FACTS: Among the formalities prescribed by law to a valid will is the
requirement that the attestation clause should state the fact that the testator signed the will and every page thereof, or caused some other person to write his name, under his express direction, in the presence of 3 witnesses. According to the court, this requirement was not complied with in the present case, for the attestation clause fails to state that fact. It was contended that the absence of such statement was cured by oral evidence of the witnesses in court that the testator signed the will in the presence of the 3 witnesses.

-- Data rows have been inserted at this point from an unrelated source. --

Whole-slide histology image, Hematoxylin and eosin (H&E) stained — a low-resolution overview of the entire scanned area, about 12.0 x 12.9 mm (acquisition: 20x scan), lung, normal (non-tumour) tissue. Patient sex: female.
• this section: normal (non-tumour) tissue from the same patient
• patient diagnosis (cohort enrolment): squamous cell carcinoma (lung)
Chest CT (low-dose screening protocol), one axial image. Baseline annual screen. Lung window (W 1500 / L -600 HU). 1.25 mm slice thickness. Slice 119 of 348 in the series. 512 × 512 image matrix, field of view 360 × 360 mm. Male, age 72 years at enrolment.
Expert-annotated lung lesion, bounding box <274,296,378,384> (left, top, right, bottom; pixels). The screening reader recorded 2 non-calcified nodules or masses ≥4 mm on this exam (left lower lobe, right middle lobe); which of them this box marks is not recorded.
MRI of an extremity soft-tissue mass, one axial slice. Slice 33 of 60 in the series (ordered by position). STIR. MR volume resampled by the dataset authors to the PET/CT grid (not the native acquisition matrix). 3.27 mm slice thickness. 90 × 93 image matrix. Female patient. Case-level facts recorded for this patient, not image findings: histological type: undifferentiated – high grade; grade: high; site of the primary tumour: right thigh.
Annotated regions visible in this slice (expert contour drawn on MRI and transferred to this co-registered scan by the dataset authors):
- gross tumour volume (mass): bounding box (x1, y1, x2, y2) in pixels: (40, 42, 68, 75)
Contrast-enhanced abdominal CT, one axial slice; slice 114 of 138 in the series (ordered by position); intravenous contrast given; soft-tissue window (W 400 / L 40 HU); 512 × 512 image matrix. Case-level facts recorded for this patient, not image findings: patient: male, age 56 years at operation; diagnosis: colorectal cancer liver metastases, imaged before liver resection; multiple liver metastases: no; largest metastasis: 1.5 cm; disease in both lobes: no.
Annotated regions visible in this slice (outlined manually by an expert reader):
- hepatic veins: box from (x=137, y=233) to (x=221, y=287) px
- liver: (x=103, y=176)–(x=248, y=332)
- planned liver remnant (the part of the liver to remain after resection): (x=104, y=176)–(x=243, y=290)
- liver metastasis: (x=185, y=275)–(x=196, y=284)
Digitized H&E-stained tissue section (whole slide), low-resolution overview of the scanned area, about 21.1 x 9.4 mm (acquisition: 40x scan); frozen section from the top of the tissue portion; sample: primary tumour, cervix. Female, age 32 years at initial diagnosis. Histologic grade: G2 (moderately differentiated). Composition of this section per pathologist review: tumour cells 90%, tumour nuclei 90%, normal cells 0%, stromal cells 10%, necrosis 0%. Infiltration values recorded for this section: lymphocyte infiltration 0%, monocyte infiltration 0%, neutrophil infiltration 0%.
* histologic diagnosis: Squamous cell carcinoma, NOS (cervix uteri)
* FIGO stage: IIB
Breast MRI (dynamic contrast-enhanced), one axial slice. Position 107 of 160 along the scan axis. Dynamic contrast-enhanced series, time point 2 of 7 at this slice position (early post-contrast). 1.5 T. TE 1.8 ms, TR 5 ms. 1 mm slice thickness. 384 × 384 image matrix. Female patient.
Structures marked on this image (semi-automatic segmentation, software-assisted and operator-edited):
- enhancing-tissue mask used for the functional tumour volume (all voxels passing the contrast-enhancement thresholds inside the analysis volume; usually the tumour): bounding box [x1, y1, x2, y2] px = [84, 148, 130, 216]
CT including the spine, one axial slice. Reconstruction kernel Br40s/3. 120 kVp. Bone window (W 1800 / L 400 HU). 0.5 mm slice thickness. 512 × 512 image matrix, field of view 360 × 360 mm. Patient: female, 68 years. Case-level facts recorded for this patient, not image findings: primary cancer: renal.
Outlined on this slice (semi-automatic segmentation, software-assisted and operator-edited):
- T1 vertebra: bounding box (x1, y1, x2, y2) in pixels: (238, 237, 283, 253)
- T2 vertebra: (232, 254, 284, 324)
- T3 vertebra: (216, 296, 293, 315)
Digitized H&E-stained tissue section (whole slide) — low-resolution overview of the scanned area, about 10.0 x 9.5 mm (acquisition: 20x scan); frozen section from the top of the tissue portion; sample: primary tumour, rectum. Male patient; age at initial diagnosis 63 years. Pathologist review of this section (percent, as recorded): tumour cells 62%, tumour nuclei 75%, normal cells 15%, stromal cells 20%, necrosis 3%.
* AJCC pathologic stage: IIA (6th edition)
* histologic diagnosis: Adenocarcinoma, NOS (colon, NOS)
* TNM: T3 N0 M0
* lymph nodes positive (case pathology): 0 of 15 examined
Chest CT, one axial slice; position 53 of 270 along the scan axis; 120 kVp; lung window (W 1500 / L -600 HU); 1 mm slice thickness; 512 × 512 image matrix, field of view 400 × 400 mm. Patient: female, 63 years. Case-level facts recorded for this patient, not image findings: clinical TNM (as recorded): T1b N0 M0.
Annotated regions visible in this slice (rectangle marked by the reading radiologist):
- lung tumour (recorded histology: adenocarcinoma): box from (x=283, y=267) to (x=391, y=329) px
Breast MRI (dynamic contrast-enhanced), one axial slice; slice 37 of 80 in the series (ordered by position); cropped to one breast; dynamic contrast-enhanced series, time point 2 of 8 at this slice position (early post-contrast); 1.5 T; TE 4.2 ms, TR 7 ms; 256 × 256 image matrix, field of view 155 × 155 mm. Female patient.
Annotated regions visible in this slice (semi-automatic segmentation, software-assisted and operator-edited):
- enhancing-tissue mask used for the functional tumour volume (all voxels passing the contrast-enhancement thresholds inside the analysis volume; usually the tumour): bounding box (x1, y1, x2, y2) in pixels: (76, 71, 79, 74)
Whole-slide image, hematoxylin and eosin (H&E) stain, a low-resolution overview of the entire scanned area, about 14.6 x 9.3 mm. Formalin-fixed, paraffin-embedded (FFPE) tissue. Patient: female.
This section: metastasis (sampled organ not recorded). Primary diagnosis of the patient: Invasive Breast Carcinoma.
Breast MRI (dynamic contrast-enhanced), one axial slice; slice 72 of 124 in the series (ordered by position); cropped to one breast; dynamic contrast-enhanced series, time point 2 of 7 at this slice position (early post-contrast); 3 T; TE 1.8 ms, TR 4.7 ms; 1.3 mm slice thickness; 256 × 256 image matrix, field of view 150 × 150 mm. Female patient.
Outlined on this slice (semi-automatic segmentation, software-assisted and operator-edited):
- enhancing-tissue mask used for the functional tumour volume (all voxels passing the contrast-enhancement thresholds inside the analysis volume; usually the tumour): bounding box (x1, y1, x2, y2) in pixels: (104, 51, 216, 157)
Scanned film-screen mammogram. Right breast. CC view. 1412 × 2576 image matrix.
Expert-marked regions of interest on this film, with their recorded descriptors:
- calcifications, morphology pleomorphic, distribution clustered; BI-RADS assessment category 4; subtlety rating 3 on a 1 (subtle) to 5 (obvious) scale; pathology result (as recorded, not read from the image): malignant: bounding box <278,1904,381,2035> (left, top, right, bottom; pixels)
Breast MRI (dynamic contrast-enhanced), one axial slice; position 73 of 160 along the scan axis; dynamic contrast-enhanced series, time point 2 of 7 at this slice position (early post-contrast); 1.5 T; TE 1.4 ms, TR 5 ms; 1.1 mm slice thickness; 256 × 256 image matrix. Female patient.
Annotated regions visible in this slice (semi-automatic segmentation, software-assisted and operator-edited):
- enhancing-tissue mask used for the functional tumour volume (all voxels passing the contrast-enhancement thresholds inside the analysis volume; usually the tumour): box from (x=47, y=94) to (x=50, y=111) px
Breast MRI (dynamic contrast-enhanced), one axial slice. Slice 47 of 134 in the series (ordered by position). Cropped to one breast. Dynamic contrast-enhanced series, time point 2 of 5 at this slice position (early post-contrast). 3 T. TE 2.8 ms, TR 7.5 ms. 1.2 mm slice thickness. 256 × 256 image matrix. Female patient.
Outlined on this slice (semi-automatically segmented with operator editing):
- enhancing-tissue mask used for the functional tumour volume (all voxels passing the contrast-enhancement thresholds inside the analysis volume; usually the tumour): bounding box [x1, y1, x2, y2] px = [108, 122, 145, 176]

HELD: The will is invalid. By the attestation clause is meant "that
clause wherein the witnesses certify that the instrument has been executed before them, and the manner of the execution of the same." It is signed not by the testator but by the witnesses, for it is a declaration made by the witnesses and not by the testator. And the law is clear that it is the attestation clause that must contain a statement, among others, that the testator signed the will in the presence of the witnesses. Without that statement, the attestation clause is fatally defective. This defect is not cured by proof aliunde or even by a judicial finding based upon such proof that the testator did in fact sign the will in the presence of the subscribing witnesses. That is a fact required by law to be stated in the attestation clause itself, and it is settled that where it is not so stated it cannot be established by evidence aliunde, and that where such evidence has been admitted, even without opposition, it should not be given the effect intended.